▶ **Task**: Transcribe the data exactly, omitting whatever pictures it holds.

### Records provided

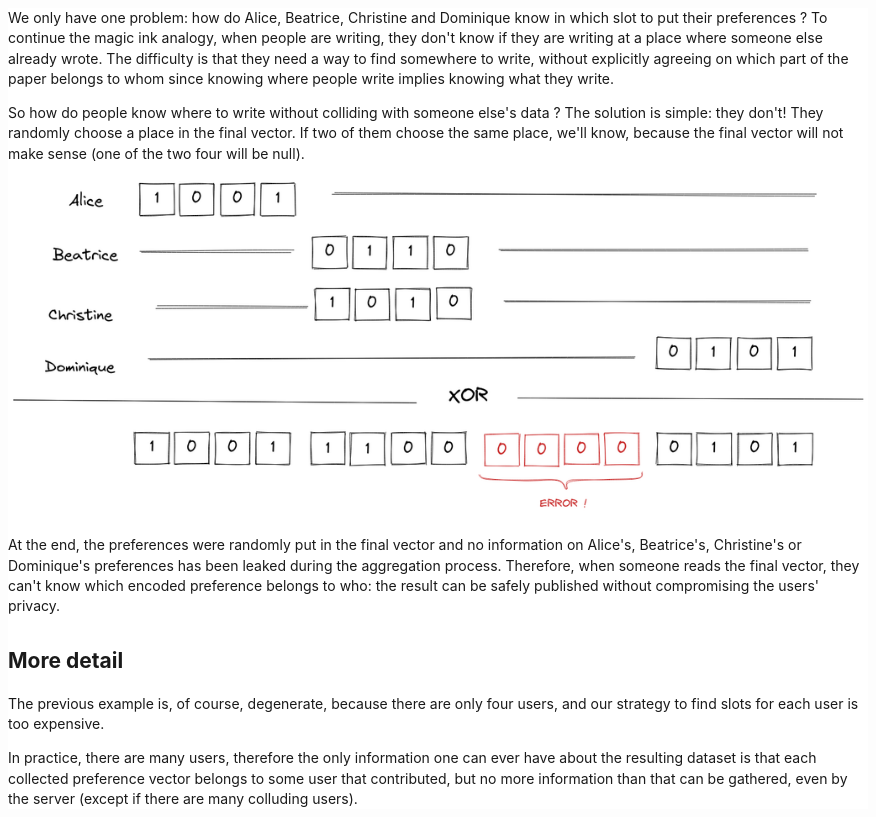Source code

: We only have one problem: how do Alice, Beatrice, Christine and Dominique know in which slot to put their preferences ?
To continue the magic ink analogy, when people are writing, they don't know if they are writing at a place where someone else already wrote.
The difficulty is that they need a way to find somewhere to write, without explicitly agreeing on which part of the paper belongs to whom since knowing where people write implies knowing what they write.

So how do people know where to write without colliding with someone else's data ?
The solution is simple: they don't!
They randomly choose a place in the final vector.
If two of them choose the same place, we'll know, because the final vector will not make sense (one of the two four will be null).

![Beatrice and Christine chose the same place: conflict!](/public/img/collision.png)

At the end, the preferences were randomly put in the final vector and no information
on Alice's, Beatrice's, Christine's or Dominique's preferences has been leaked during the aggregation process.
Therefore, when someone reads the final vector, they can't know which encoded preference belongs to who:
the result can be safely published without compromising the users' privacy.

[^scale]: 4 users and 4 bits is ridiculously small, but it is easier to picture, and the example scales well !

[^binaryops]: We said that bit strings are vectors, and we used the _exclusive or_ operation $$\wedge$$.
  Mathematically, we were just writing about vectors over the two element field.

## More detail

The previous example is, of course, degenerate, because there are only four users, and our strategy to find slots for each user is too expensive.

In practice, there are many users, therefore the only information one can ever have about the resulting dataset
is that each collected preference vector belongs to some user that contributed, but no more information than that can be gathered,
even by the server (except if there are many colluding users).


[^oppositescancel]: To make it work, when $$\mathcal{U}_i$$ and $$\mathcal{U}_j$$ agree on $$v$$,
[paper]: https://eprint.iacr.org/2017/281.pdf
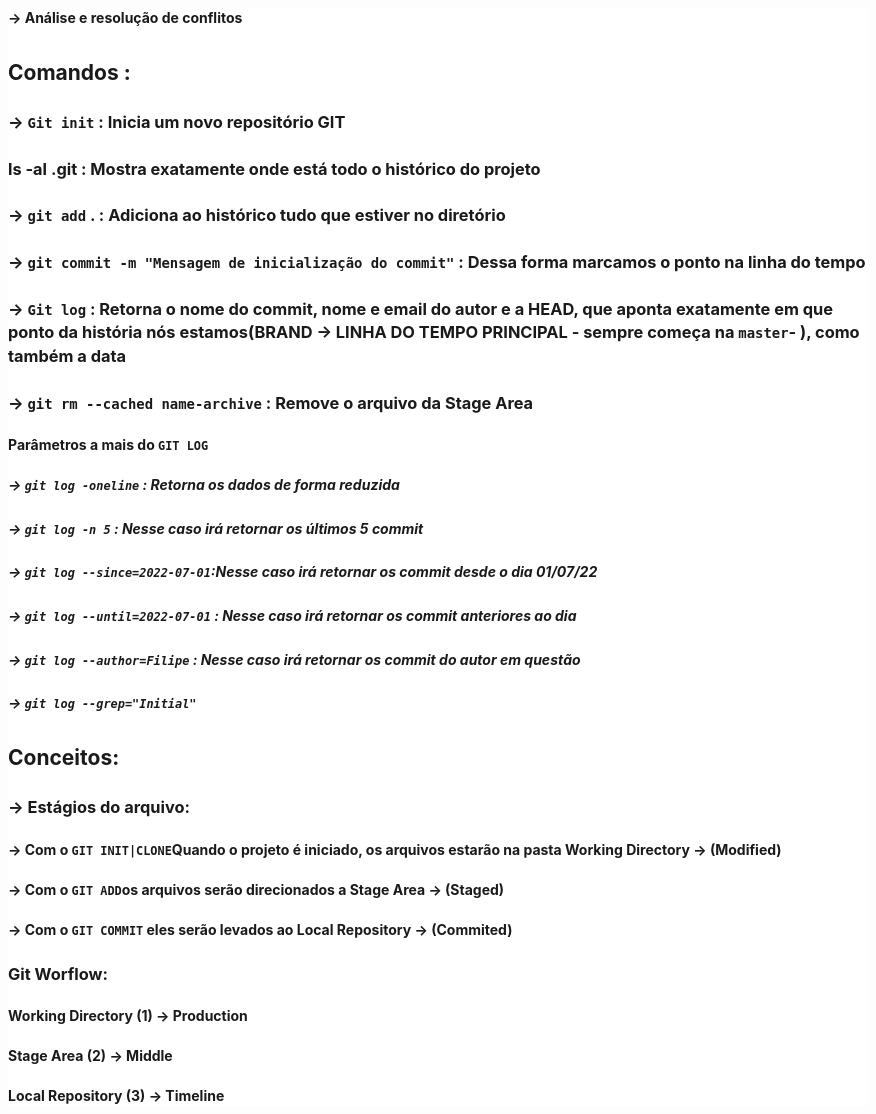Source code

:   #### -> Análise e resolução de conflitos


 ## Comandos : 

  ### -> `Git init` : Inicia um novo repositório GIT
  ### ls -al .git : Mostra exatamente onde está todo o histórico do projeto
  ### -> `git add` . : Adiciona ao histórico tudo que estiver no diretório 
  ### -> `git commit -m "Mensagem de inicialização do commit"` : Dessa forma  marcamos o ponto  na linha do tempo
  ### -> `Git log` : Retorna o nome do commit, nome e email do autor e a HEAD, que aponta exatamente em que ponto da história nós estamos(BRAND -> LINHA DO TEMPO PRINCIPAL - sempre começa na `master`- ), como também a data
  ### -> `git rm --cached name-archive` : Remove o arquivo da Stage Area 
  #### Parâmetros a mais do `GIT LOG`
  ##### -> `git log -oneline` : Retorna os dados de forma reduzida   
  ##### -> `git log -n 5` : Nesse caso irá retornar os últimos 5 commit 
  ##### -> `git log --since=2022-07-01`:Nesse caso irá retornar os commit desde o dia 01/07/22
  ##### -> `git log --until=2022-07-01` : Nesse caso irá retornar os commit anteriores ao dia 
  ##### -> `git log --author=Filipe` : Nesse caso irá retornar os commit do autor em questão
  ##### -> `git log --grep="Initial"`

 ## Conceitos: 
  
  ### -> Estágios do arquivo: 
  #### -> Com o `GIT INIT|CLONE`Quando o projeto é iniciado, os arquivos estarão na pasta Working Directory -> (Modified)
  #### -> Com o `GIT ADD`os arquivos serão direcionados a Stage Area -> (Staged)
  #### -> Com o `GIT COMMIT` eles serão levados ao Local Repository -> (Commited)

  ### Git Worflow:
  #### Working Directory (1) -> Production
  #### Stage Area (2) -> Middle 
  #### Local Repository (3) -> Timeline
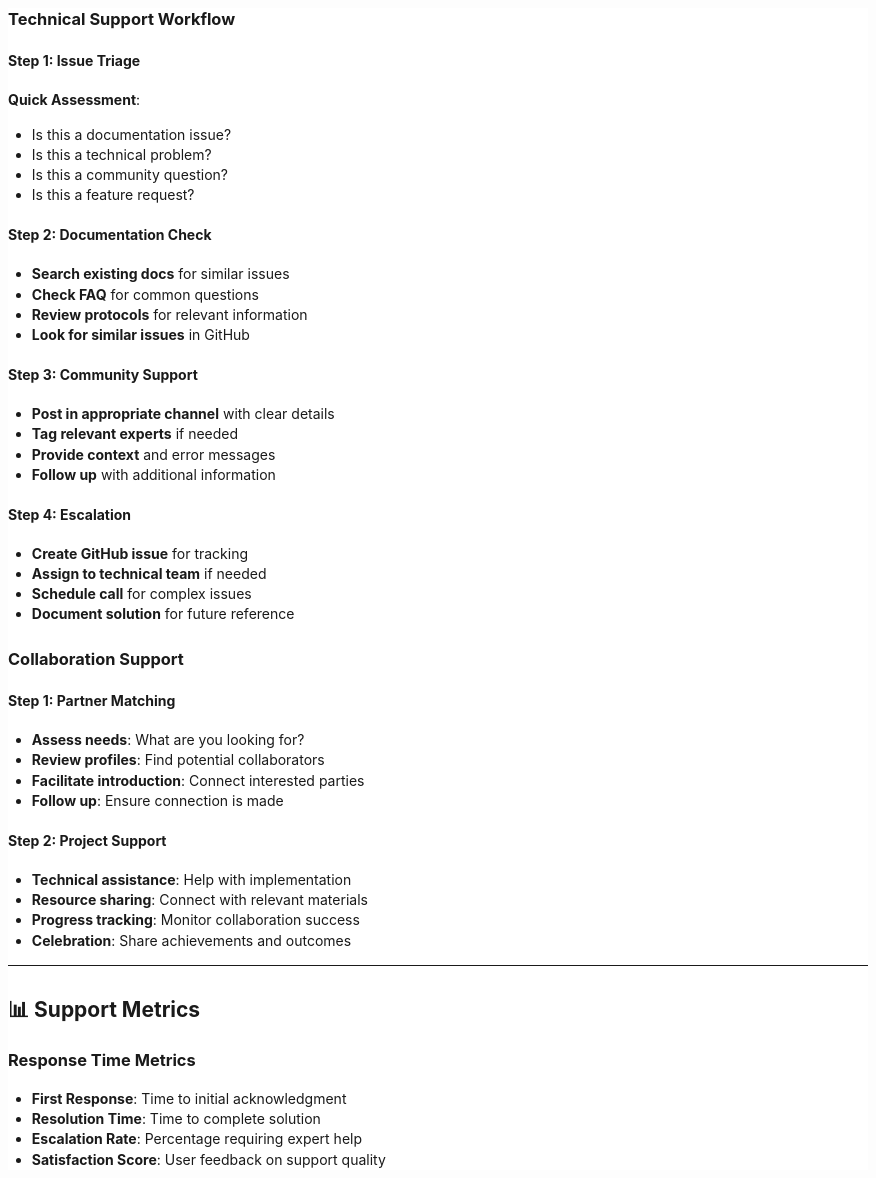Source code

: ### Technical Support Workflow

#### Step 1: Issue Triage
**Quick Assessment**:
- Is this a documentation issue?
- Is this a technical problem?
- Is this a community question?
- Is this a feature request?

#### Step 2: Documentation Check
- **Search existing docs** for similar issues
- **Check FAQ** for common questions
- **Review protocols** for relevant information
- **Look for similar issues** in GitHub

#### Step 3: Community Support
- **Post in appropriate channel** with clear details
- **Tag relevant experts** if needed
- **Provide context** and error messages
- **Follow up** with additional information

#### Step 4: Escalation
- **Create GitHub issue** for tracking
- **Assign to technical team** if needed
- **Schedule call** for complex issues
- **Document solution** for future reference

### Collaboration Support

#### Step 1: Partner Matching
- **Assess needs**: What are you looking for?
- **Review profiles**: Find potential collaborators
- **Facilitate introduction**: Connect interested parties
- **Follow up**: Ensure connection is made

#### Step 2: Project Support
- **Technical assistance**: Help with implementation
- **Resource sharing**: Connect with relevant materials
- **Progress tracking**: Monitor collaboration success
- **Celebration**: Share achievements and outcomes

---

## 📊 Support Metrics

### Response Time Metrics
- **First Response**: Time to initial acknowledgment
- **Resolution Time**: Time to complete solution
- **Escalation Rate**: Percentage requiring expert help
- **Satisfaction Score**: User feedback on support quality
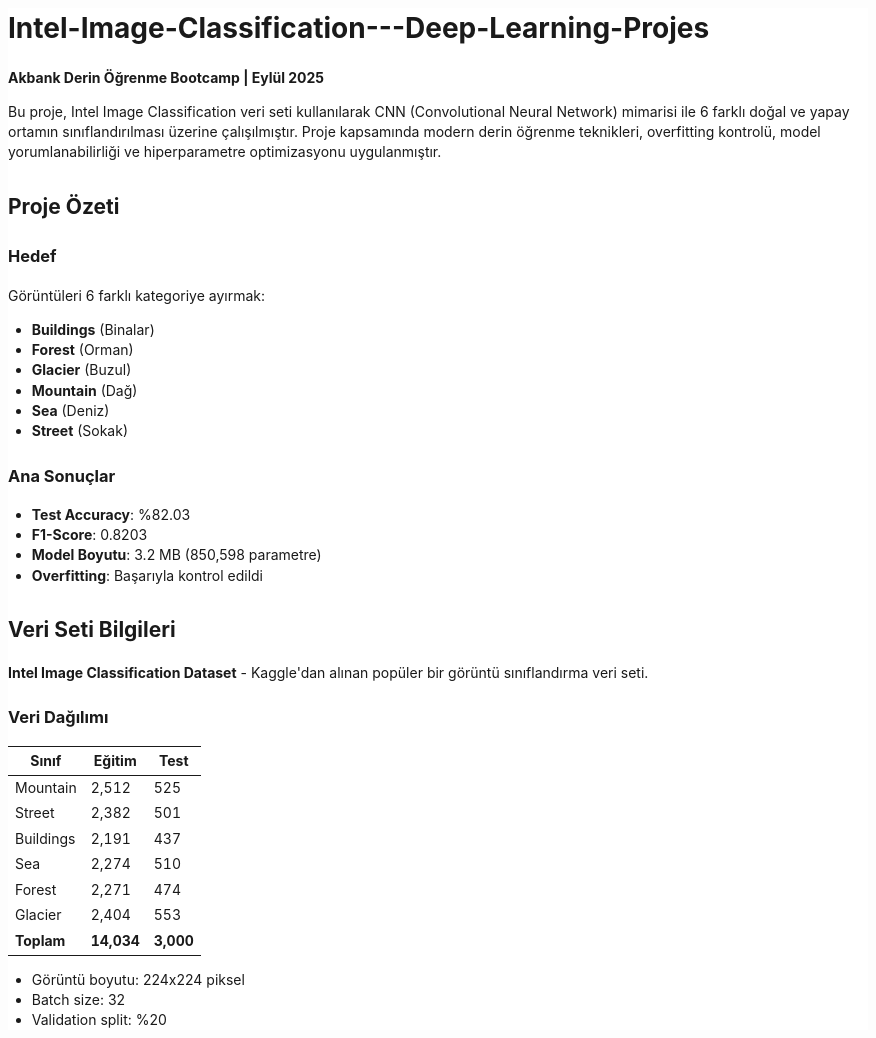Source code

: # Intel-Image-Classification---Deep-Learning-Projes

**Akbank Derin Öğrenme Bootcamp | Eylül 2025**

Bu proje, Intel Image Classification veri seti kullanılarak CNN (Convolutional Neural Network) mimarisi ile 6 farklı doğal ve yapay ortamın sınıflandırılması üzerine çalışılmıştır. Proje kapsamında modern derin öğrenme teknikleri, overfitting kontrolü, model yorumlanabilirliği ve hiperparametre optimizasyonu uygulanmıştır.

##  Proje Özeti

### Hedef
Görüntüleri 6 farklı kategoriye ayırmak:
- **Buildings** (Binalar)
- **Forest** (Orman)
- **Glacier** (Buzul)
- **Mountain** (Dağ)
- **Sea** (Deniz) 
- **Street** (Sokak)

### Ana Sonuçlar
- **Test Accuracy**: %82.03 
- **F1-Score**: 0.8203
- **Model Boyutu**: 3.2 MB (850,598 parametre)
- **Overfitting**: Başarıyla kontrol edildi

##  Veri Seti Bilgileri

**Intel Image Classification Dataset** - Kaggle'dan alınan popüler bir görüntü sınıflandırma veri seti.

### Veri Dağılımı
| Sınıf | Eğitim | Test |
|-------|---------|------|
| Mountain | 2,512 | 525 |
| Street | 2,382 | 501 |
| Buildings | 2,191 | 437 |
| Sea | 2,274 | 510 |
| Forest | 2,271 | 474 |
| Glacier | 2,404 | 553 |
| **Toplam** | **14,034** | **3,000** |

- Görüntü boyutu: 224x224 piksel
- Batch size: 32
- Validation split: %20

######

▶ **Your response**:
Source code

: We only have one problem: how do Alice, Beatrice, Christine and Dominique know in which slot to put their preferences ?
To continue the magic ink analogy, when people are writing, they don't know if they are writing at a place where someone else already wrote.
The difficulty is that they need a way to find somewhere to write, without explicitly agreeing on which part of the paper belongs to whom since knowing where people write implies knowing what they write.

So how do people know where to write without colliding with someone else's data ?
The solution is simple: they don't!
They randomly choose a place in the final vector.
If two of them choose the same place, we'll know, because the final vector will not make sense (one of the two four will be null).

![Beatrice and Christine chose the same place: conflict!](/public/img/collision.png)

At the end, the preferences were randomly put in the final vector and no information
on Alice's, Beatrice's, Christine's or Dominique's preferences has been leaked during the aggregation process.
Therefore, when someone reads the final vector, they can't know which encoded preference belongs to who:
the result can be safely published without compromising the users' privacy.

[^scale]: 4 users and 4 bits is ridiculously small, but it is easier to picture, and the example scales well !

[^binaryops]: We said that bit strings are vectors, and we used the _exclusive or_ operation $$\wedge$$.
  Mathematically, we were just writing about vectors over the two element field.

## More detail

The previous example is, of course, degenerate, because there are only four users, and our strategy to find slots for each user is too expensive.

In practice, there are many users, therefore the only information one can ever have about the resulting dataset
is that each collected preference vector belongs to some user that contributed, but no more information than that can be gathered,
even by the server (except if there are many colluding users).


[^oppositescancel]: To make it work, when $$\mathcal{U}_i$$ and $$\mathcal{U}_j$$ agree on $$v$$,
[paper]: https://eprint.iacr.org/2017/281.pdf
Source code

:   #### -> Análise e resolução de conflitos


 ## Comandos : 

  ### -> `Git init` : Inicia um novo repositório GIT
  ### ls -al .git : Mostra exatamente onde está todo o histórico do projeto
  ### -> `git add` . : Adiciona ao histórico tudo que estiver no diretório 
  ### -> `git commit -m "Mensagem de inicialização do commit"` : Dessa forma  marcamos o ponto  na linha do tempo
  ### -> `Git log` : Retorna o nome do commit, nome e email do autor e a HEAD, que aponta exatamente em que ponto da história nós estamos(BRAND -> LINHA DO TEMPO PRINCIPAL - sempre começa na `master`- ), como também a data
  ### -> `git rm --cached name-archive` : Remove o arquivo da Stage Area 
  #### Parâmetros a mais do `GIT LOG`
  ##### -> `git log -oneline` : Retorna os dados de forma reduzida   
  ##### -> `git log -n 5` : Nesse caso irá retornar os últimos 5 commit 
  ##### -> `git log --since=2022-07-01`:Nesse caso irá retornar os commit desde o dia 01/07/22
  ##### -> `git log --until=2022-07-01` : Nesse caso irá retornar os commit anteriores ao dia 
  ##### -> `git log --author=Filipe` : Nesse caso irá retornar os commit do autor em questão
  ##### -> `git log --grep="Initial"`

 ## Conceitos: 
  
  ### -> Estágios do arquivo: 
  #### -> Com o `GIT INIT|CLONE`Quando o projeto é iniciado, os arquivos estarão na pasta Working Directory -> (Modified)
  #### -> Com o `GIT ADD`os arquivos serão direcionados a Stage Area -> (Staged)
  #### -> Com o `GIT COMMIT` eles serão levados ao Local Repository -> (Commited)

  ### Git Worflow:
  #### Working Directory (1) -> Production
  #### Stage Area (2) -> Middle 
  #### Local Repository (3) -> Timeline
Source code

: ### Technical Support Workflow

#### Step 1: Issue Triage
**Quick Assessment**:
- Is this a documentation issue?
- Is this a technical problem?
- Is this a community question?
- Is this a feature request?

#### Step 2: Documentation Check
- **Search existing docs** for similar issues
- **Check FAQ** for common questions
- **Review protocols** for relevant information
- **Look for similar issues** in GitHub

#### Step 3: Community Support
- **Post in appropriate channel** with clear details
- **Tag relevant experts** if needed
- **Provide context** and error messages
- **Follow up** with additional information

#### Step 4: Escalation
- **Create GitHub issue** for tracking
- **Assign to technical team** if needed
- **Schedule call** for complex issues
- **Document solution** for future reference

### Collaboration Support

#### Step 1: Partner Matching
- **Assess needs**: What are you looking for?
- **Review profiles**: Find potential collaborators
- **Facilitate introduction**: Connect interested parties
- **Follow up**: Ensure connection is made

#### Step 2: Project Support
- **Technical assistance**: Help with implementation
- **Resource sharing**: Connect with relevant materials
- **Progress tracking**: Monitor collaboration success
- **Celebration**: Share achievements and outcomes

---

## 📊 Support Metrics

### Response Time Metrics
- **First Response**: Time to initial acknowledgment
- **Resolution Time**: Time to complete solution
- **Escalation Rate**: Percentage requiring expert help
- **Satisfaction Score**: User feedback on support quality
Source code

: # Intel-Image-Classification---Deep-Learning-Projes

**Akbank Derin Öğrenme Bootcamp | Eylül 2025**

Bu proje, Intel Image Classification veri seti kullanılarak CNN (Convolutional Neural Network) mimarisi ile 6 farklı doğal ve yapay ortamın sınıflandırılması üzerine çalışılmıştır. Proje kapsamında modern derin öğrenme teknikleri, overfitting kontrolü, model yorumlanabilirliği ve hiperparametre optimizasyonu uygulanmıştır.

##  Proje Özeti

### Hedef
Görüntüleri 6 farklı kategoriye ayırmak:
- **Buildings** (Binalar)
- **Forest** (Orman)
- **Glacier** (Buzul)
- **Mountain** (Dağ)
- **Sea** (Deniz) 
- **Street** (Sokak)

### Ana Sonuçlar
- **Test Accuracy**: %82.03 
- **F1-Score**: 0.8203
- **Model Boyutu**: 3.2 MB (850,598 parametre)
- **Overfitting**: Başarıyla kontrol edildi

##  Veri Seti Bilgileri

**Intel Image Classification Dataset** - Kaggle'dan alınan popüler bir görüntü sınıflandırma veri seti.

### Veri Dağılımı
| Sınıf | Eğitim | Test |
|-------|---------|------|
| Mountain | 2,512 | 525 |
| Street | 2,382 | 501 |
| Buildings | 2,191 | 437 |
| Sea | 2,274 | 510 |
| Forest | 2,271 | 474 |
| Glacier | 2,404 | 553 |
| **Toplam** | **14,034** | **3,000** |

- Görüntü boyutu: 224x224 piksel
- Batch size: 32
- Validation split: %20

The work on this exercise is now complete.